[[ PASSAGE open ]]

Appeal from United States District Court for the District of Minnesota - St. Paul

The opinion of the court was delivered by: Shepherd, Circuit Judge.

Submitted: October 18, 2012

Before MURPHY, BYE, and SHEPHERD, Circuit Judges.

Based on the sale of a handgun to a confidential informant, a jury convicted Roger Bugh of being a felon in possession of a firearm, a violation of 18 U.S.C. §§ 922(g)(1) and 924(e)(1). The district court*fn1 sentenced Bugh to 188 months imprisonment pursuant to the Armed Career Criminal Act because Bugh had previously been convicted of at least three violent felonies. See 18 U.S.C. § 924(e)(1). Bugh now appeals, raising several arguments related to the Government's investigation, the destruction of evidence, and his sentence. We affirm.


In late 2010, Roger Bugh met Troy Nowland through a mutual friend known as "Michael T." While Michael T. and Bugh were using the drugs Nowland had sold them, Nowland expressed concern for his safety. He was worried that as a drug dealer he could be the target of a robbery because of the large amounts of cash and drugs he carried. Hearing this, Bugh offered to sell Nowland a firearm which belonged to his former girlfriend for $500. Although Nowland agreed to buy the gun, he later decided a gun was unnecessary. As a result, when Bugh called Nowland to set up the sale, Nowland declined.

Approximately two weeks later, Officer Mark Nelson, a member of St. Paul, Minnesota's narcotics unit, arrested Nowland for distributing methamphetamine. Officer Nelson told Nowland that if he provided three criminal targets, then Nowland would receive favorable sentencing and charging considerations.*fn2 After agreeing to work with the Government, Nowland offered Bugh as a potential target. Even though he had never heard of Bugh, Officer Nelson was interested because of Bugh's criminal history and access to a gun. While Officer Nelson was recording the conversation, Nowland called Bugh on the day of his arrest, January 6, 2011. Bugh answered and agreed to sell the gun. Although he could not deliver the gun that day because he did not have a car, Officer Nelson decided to continue pursuing Bugh.

On January 11, 2011, Officer Nelson, along with other law enforcement agents, met Nowland at a motel in St. Paul to set up the sale. Once the operation was in place, Nowland called Bugh and asked him to deliver the gun to the motel. Bugh had seen the gun since they last spoke, and told Nowland that it was "nicer than [he] thought." It was a brand new, "real . . . high shot" gun with a two-and-a-half inch barrel, according to Bugh. Bugh agreed to sell the gun, but had to get it from his former girlfriend. In the end, Bugh did not bring the gun to Nowland that day. Not only did Bugh have a meeting with his parole officer that morning, his former girlfriend never brought him the gun. After trying to set up the sale for several hours, Officer Nelson and the other officers decided to end the operation for the day, but continued pursing Bugh.

[[ PASSAGE closed ]]
[[ EXTRACTED INFORMATION open ]]

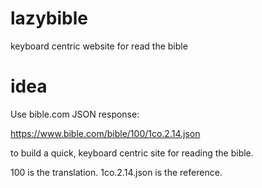 # lazybible
keyboard centric website for read the bible

# idea
Use bible.com JSON response:

https://www.bible.com/bible/100/1co.2.14.json

to build a quick, keyboard centric site for reading the bible.

100 is the translation.
1co.2.14.json is the reference.
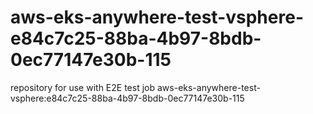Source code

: # aws-eks-anywhere-test-vsphere-e84c7c25-88ba-4b97-8bdb-0ec77147e30b-115
repository for use with E2E test job aws-eks-anywhere-test-vsphere:e84c7c25-88ba-4b97-8bdb-0ec77147e30b-115
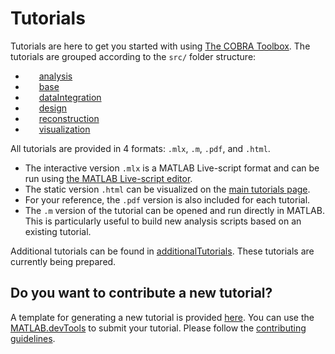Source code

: # Tutorials

Tutorials are here to get you started with using [The COBRA Toolbox](https://opencobra.github.io/cobratoolbox/latest/index.html). The tutorials are grouped according to the `src/` folder structure:

- <img src="https://prince.lcsb.uni.lu/img/icon_analysis.png" height="14px">&nbsp;&nbsp;[analysis](analysis/)
- <img src="https://prince.lcsb.uni.lu/img/icon_base.png" height="14px">&nbsp;&nbsp;[base](base/)
- <img src="https://prince.lcsb.uni.lu/img/icon_di.png" height="14px">&nbsp;&nbsp;[dataIntegration](dataIntegration/)
- <img src="https://prince.lcsb.uni.lu/img/icon_design.png" height="14px">&nbsp;&nbsp;[design](design/)
- <img src="https://prince.lcsb.uni.lu/img/icon_reconstruction.png" height="14px">&nbsp;&nbsp;[reconstruction](reconstruction/)
- <img src="https://prince.lcsb.uni.lu/img/icon_visualization.png" height="14px">&nbsp;&nbsp;[visualization](visualization/)

All tutorials are provided in 4 formats: `.mlx`, `.m`, `.pdf`, and `.html`.

- The interactive version `.mlx` is a MATLAB Live-script format and can be run using [the MATLAB Live-script editor](https://nl.mathworks.com/help/matlab/matlab_prog/what-is-a-live-script.html).
- The static version `.html` can be visualized on the [main tutorials page](https://opencobra.github.io/cobratoolbox/latest/tutorials/index.html).
- For your reference, the `.pdf` version is also included for each tutorial.
- The `.m` version of the tutorial can be opened and run directly in MATLAB. This is particularly useful to build new analysis scripts based on an existing tutorial.

Additional tutorials can be found in [additionalTutorials](additionalTutorials/). These tutorials are currently being prepared.

## Do you want to contribute a new tutorial?

A template for generating a new tutorial is provided [here](additionalTutorials/tutorial_template.mlx). You can use the [MATLAB.devTools](https://github.com/opencobra/MATLAB.devTools) to submit your tutorial. Please follow the [contributing guidelines](https://opencobra.github.io/cobratoolbox/docs/contributing.html).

[[ EXTRACTED INFORMATION closed ]]

SET OF TASKS:
**a.** Decide whether each statement below agrees with the court opinion on Roger Bugh's appeal. Answer yes or no for each, and quote the exact words of the opinion that settle it.
(i) Bugh offered to sell Nowland a firearm for $500.
(ii) Officer Nelson already knew of Bugh before Nowland named him as a target.
(iii) Bugh brought the gun to the motel on January 11, 2011.
**b.** Pick up the court opinion on Roger Bugh's appeal after its last sentence and write the next part of the account.

ANSWERS BY ITEM NUMBER:
**a.**
(i) Yes: "Bugh offered to sell Nowland a firearm which belonged to his former girlfriend for $500."
(ii) No: "Even though he had never heard of Bugh, Officer Nelson was interested because of Bugh's criminal history and access to a gun."
(iii) No: "In the end, Bugh did not bring the gun to Nowland that day."

**b.**
After subsequent conversations between Bugh and Nowland, Officer Nelson planned another operation which would take place near a gas station on January 19, 2011. When Nowland called Bugh to purchase the gun, Bugh did not answer. Bugh returned Nowland's call a few minutes later and told Nowland he was "trying to get a . . . ride over to" his former girlfriend's house, so "hold tight." His former girlfriend still had the gun, but Bugh had no way of picking the gun up from her house or transporting it to Nowland. After five phone calls between Bugh and Nowland, Bugh was unable to get the gun or find transportation. As a result, Officer Nelson ended the operation for the day.

The next day, Officer Nelson and other officers again put in place an operation at the same gas station to facilitate the purchase. Nowland and Bugh called each other eight times that day. Eventually, Bugh's former girlfriend borrowed a van and transported Bugh and the gun to the gas station. When Bugh and his former girlfriend arrived, Nowland was waiting in the parking lot with a concealed recording device. Officer Nelson was in a surveillance van a block away and approximately 12 officers were hiding around the gas station. Nowland entered the van and exchanged money for the gun. Then, Nowland alerted Officer Nelson with a prearranged signal that the transaction was complete. At that point, officers swarmed the van with their guns drawn and seized the three individuals,*fn3 the money, and the gun. Bugh was arrested and taken to the county jail.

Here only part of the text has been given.